*ACTIVITY*. Set down, please, without alteration, the lines of the entries below from the first through the one containing "See the live and self-study".

========================

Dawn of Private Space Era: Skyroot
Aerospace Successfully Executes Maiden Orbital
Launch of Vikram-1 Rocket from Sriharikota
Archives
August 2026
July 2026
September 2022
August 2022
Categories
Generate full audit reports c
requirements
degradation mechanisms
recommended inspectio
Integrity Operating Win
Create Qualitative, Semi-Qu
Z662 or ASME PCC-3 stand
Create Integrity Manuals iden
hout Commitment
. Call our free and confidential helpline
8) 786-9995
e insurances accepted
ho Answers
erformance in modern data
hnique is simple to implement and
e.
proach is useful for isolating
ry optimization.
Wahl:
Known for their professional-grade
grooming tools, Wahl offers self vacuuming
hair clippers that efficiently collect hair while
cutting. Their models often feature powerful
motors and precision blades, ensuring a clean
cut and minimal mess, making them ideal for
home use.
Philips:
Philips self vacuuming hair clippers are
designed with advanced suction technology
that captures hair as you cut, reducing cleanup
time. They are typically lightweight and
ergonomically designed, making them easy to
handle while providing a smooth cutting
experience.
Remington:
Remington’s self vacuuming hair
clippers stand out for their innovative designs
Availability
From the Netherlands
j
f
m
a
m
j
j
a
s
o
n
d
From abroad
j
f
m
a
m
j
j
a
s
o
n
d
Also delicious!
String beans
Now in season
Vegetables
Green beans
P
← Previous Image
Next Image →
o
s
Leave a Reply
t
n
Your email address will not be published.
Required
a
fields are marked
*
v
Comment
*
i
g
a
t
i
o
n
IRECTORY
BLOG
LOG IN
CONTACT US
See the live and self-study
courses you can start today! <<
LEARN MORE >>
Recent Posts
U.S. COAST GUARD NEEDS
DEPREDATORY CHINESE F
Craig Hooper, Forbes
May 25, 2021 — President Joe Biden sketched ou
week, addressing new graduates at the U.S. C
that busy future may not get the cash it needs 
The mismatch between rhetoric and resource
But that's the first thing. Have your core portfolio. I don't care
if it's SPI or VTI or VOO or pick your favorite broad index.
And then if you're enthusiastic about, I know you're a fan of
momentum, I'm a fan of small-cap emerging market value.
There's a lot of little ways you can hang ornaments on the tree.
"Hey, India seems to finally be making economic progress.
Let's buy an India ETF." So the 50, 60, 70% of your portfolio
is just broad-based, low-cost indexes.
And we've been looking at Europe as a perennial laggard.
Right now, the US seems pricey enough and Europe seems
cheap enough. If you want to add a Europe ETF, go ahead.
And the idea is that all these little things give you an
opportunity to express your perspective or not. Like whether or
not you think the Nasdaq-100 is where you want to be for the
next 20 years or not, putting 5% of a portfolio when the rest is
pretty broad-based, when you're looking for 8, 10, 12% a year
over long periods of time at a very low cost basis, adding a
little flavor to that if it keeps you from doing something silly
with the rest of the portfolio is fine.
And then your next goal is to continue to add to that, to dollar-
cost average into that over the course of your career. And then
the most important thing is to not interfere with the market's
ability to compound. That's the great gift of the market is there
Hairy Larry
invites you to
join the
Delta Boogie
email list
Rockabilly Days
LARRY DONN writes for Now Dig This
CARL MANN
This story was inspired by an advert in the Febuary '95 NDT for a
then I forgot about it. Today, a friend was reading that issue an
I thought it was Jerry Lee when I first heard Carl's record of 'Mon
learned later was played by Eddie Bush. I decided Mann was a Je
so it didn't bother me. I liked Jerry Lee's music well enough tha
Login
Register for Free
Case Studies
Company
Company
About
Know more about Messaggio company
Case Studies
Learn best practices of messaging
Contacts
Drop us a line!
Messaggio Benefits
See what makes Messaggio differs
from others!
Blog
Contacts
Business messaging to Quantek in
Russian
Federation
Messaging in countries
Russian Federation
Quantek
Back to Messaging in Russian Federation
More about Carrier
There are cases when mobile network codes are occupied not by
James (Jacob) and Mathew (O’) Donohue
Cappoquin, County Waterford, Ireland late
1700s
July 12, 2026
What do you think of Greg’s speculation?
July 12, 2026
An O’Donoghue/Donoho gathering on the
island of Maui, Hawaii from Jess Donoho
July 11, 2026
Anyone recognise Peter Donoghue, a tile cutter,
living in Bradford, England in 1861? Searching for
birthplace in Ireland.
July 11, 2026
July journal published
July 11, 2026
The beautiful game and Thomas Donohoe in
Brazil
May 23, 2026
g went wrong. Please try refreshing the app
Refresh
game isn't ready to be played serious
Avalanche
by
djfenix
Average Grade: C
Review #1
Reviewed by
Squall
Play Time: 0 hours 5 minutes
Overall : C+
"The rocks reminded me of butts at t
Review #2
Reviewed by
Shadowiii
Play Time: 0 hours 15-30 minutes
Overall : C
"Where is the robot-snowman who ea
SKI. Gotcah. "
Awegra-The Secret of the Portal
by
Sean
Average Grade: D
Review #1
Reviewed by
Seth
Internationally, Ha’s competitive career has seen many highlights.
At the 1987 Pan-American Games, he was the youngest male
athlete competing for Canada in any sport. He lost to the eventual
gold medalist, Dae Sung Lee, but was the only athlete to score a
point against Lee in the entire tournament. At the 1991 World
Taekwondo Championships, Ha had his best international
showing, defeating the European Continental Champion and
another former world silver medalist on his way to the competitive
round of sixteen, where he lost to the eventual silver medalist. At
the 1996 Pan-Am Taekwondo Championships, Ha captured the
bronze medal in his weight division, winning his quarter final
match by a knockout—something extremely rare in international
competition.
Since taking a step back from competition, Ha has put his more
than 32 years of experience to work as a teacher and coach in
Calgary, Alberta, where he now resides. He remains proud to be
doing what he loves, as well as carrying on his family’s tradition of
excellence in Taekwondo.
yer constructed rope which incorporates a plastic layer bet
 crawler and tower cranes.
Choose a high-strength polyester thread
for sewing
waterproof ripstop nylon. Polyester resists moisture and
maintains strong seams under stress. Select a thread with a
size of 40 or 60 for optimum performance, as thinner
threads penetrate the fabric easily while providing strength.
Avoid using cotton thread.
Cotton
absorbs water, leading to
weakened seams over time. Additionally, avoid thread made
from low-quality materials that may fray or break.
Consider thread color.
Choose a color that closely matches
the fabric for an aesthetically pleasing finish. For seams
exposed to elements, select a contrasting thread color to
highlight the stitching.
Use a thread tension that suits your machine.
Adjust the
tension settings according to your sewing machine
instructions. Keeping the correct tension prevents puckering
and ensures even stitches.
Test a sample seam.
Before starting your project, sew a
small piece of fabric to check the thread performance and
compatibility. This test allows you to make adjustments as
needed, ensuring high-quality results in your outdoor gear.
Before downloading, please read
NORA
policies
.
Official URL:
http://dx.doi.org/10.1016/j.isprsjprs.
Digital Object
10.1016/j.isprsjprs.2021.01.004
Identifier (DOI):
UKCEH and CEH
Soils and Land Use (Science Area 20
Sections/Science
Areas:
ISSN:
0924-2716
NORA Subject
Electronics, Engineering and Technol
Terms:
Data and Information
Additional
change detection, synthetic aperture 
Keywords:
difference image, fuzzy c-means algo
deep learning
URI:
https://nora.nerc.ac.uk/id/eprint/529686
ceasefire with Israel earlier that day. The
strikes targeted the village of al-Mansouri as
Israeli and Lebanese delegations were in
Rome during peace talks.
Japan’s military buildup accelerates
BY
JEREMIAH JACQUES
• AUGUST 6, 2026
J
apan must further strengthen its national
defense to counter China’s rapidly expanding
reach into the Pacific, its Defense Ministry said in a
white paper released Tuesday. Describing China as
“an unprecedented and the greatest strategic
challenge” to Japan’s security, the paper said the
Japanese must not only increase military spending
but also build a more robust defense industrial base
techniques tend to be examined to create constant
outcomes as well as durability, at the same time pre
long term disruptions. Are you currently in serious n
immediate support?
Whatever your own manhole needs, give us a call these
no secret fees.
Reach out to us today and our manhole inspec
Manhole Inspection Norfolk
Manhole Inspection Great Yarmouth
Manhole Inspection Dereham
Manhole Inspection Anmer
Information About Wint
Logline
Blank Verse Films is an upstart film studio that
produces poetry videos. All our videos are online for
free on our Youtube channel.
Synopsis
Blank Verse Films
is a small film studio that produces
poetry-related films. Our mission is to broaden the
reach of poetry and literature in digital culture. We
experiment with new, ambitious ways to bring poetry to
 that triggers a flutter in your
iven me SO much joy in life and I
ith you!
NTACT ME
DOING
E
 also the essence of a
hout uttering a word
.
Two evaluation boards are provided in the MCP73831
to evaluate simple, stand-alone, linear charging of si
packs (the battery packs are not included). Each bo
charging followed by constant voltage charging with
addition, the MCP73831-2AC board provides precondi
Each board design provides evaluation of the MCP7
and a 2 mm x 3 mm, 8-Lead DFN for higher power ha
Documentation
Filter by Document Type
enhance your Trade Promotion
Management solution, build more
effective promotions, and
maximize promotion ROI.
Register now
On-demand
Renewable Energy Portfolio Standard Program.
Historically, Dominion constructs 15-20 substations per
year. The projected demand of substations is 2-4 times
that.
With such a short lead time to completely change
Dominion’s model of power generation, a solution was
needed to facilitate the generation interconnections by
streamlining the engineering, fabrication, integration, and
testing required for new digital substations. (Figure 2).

========================

*WRITTEN RESPONSE*.
Dawn of Private Space Era: Skyroot
Aerospace Successfully Executes Maiden Orbital
Launch of Vikram-1 Rocket from Sriharikota
Archives
August 2026
July 2026
September 2022
August 2022
Categories
Generate full audit reports c
requirements
degradation mechanisms
recommended inspectio
Integrity Operating Win
Create Qualitative, Semi-Qu
Z662 or ASME PCC-3 stand
Create Integrity Manuals iden
hout Commitment
. Call our free and confidential helpline
8) 786-9995
e insurances accepted
ho Answers
erformance in modern data
hnique is simple to implement and
e.
proach is useful for isolating
ry optimization.
Wahl:
Known for their professional-grade
grooming tools, Wahl offers self vacuuming
hair clippers that efficiently collect hair while
cutting. Their models often feature powerful
motors and precision blades, ensuring a clean
cut and minimal mess, making them ideal for
home use.
Philips:
Philips self vacuuming hair clippers are
designed with advanced suction technology
that captures hair as you cut, reducing cleanup
time. They are typically lightweight and
ergonomically designed, making them easy to
handle while providing a smooth cutting
experience.
Remington:
Remington’s self vacuuming hair
clippers stand out for their innovative designs
Availability
From the Netherlands
j
f
m
a
m
j
j
a
s
o
n
d
From abroad
j
f
m
a
m
j
j
a
s
o
n
d
Also delicious!
String beans
Now in season
Vegetables
Green beans
P
← Previous Image
Next Image →
o
s
Leave a Reply
t
n
Your email address will not be published.
Required
a
fields are marked
*
v
Comment
*
i
g
a
t
i
o
n
IRECTORY
BLOG
LOG IN
CONTACT US
See the live and self-study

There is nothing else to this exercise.